Outside, we met Reiner and Eren, -"Finally, you came out of the closet, Kirshtein."- Eren laughed.

-"Shut up, Yaeger."- I quickly said, as always, but I didn't have a comeback now. I was too dumbstruck.

Yikes… back there I… what the hell happened to me? I didn't even realize I was in the girls' bathroom. I didn't know what I was doing… above all, the girls saw. I hope they were from tenth.

Nervousness stirred within me while I scratched the back of my neck. My face was burning hot. I slowly gazed back at Marco and my heart beat went faster, -"I think we have class now."- He said.

After that, we went to class. I spend all the time with Marco… I was a bit intense about what happened; not the crying, the other stuff… I almost bit his neck and I wouldn't have stopped if it weren't for those girls. I don't know why, but I wanted to. The desire still lingered in me whenever I looked at his neck. I began to imagine what I would've done if I did bit his neck: lick it, taste it, savor it…

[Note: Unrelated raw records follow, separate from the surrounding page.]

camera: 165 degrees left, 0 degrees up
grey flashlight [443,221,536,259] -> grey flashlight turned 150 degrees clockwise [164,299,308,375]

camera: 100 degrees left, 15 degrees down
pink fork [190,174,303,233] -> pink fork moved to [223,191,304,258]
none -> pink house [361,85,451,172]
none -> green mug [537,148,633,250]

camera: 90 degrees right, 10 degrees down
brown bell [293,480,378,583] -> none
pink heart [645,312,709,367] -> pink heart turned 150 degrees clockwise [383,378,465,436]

I shock off those weird images. Other than that, I didn't want to stay away from Marco. I felt like if I did, I'd slip away. He was like the base that held me and I mean that emotionally. I wasn't so depressed anymore, but I was still sad and down about the soccer team. That's why I blend and Marco somehow kept me straight. After the emotional moment we had, I feel even more connected to him. I never cried in front of anyone. Marco was the huge exception.

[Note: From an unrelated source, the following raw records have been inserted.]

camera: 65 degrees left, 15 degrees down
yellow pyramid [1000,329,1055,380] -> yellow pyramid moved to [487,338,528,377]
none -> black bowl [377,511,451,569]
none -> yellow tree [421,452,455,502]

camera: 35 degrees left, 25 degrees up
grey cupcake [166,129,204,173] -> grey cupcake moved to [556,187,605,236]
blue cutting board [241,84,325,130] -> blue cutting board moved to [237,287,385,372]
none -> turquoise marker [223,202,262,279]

At physical education, I didn't feel like doing anything, so I hid from Shadis.

-"Come on, I got a surprise for you! It'll cheer you up for good!"- Marco was pulling me towards the court.

I pulled on his shirt, -"What is it? Let's go to the rondure, Marco…,"- I felt like a little kid as I plead him.

-"Trust me on this one!"- He said cheerily.

We exited the gym and when I was about to complain, my mouth shut close when I saw my group playing soccer outside the gym. Everyone.

Connie ran towards me along with Thomas and Samuel, -"Hey, Jean, how are you gonna name your new soccer team?"

* * *

I don't know why but I also like the depressed Jean and the cuddly Marco :3 sho cute!

I'm really really trying to correct errors by reading it like five times and i'm like "it's done. No errors", but when I read the chapters in my cellphone I find a damn error -.- wtf?

Anyhow... the love is starting... tan tan TAN!